▶ [Page excerpt]
——————————

# G3 Transducer Location



## FldTrlr (Jun 20, 2010)

Has anyone found a location for mounting a transducer on a G3 1548FL that will work when on plane? I have a Humminbird PirahnaMax 170 and have been unable to find any smooth water. I have tried the stock transducer mounted on the transom between ribs 15" from the centerline and an Alumaducer mounted 4" off the centerline and 6" in front of the transom. Both work great at slow speeds but give wacky readings as I speed up. Any help is greatly appreciated.
Richard


----------



## Deadmeat (Jun 21, 2010)

If you find out, let me know. I'm having the same problem on my G3 1544. I'm using a Lowrance X510C unit and transducer and am having the same problem you are. Mine is mounted 10" off of center. I mounted the transducer like the instructions said to--with the center even with the bottom of the boat. Like you, it works just fine at low speeds but I begin to lose the bottom (at least everything below the true bottom) at high speeds. I dropped it down some and it still does the same thing. It's between strakes so the water flow so the water flow seems to be smooth but for the life of me I can't seem to get it to work like it should. I get accurate depth readings but can't seem to stay in contact with anything below true bottom.


----------



## Specknreds (Jun 21, 2010)

I've owned numerous boats and have had trouble with the transducer on all of them once you get over a certain speed except for thru hull transducers. A flat or even Vee's on plane have so much tubulance under the hull. I have one mounted on a pod which sticks way behind the boat and it still cuts out over ~20MPH. A true thru hull will help in most situations but most people including me really don't want to drill holes in the hull. They have the kind where you can basically silicon them to the inside floor but I've heard that they do not work properly sending the waves/signals through aluminum (I can not say because I've never tried it this way). I've just accepted it and keep on fishing.

——————————

▶ [Exercise data]
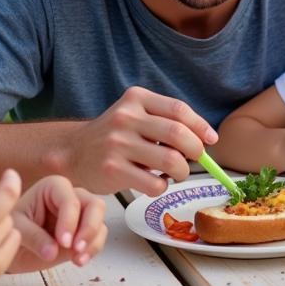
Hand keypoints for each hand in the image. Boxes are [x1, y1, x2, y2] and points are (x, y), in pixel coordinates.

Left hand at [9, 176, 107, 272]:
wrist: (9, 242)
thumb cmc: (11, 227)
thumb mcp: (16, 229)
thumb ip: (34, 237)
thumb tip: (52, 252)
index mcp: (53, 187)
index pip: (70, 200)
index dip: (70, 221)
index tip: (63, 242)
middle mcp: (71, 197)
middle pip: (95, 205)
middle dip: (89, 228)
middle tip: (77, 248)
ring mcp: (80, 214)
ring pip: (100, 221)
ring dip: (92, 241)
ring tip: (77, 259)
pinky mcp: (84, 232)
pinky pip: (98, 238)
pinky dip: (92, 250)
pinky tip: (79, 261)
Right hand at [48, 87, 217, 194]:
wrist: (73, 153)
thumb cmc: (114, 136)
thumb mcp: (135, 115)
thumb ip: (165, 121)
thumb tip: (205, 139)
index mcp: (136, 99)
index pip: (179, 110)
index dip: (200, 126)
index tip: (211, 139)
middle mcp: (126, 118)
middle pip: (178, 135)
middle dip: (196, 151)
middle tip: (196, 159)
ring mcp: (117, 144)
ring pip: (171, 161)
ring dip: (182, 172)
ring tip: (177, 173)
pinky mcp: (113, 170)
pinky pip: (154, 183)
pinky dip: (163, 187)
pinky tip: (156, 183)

——————————

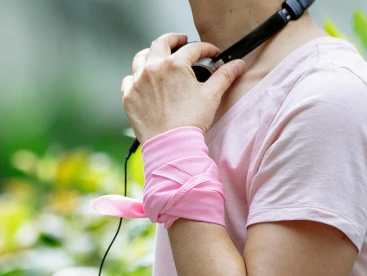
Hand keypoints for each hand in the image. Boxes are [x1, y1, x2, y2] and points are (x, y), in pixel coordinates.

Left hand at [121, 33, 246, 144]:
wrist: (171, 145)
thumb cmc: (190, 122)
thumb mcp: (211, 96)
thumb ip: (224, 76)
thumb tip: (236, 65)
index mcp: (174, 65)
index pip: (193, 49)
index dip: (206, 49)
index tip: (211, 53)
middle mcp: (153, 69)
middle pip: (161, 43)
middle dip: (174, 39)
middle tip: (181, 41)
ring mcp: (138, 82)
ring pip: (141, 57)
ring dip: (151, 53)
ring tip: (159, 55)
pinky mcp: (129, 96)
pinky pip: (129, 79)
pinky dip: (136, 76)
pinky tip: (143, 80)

——————————

▶ [Prompt] Reproduce the G3 transducer thread in full, word for word. Work from the G3 transducer thread only and leave the material aside.

▶ [Problem solution]
# G3 Transducer Location



## FldTrlr (Jun 20, 2010)

Has anyone found a location for mounting a transducer on a G3 1548FL that will work when on plane? I have a Humminbird PirahnaMax 170 and have been unable to find any smooth water. I have tried the stock transducer mounted on the transom between ribs 15" from the centerline and an Alumaducer mounted 4" off the centerline and 6" in front of the transom. Both work great at slow speeds but give wacky readings as I speed up. Any help is greatly appreciated.
Richard


----------



## Deadmeat (Jun 21, 2010)

If you find out, let me know. I'm having the same problem on my G3 1544. I'm using a Lowrance X510C unit and transducer and am having the same problem you are. Mine is mounted 10" off of center. I mounted the transducer like the instructions said to--with the center even with the bottom of the boat. Like you, it works just fine at low speeds but I begin to lose the bottom (at least everything below the true bottom) at high speeds. I dropped it down some and it still does the same thing. It's between strakes so the water flow so the water flow seems to be smooth but for the life of me I can't seem to get it to work like it should. I get accurate depth readings but can't seem to stay in contact with anything below true bottom.


----------



## Specknreds (Jun 21, 2010)

I've owned numerous boats and have had trouble with the transducer on all of them once you get over a certain speed except for thru hull transducers. A flat or even Vee's on plane have so much tubulance under the hull. I have one mounted on a pod which sticks way behind the boat and it still cuts out over ~20MPH. A true thru hull will help in most situations but most people including me really don't want to drill holes in the hull. They have the kind where you can basically silicon them to the inside floor but I've heard that they do not work properly sending the waves/signals through aluminum (I can not say because I've never tried it this way). I've just accepted it and keep on fishing.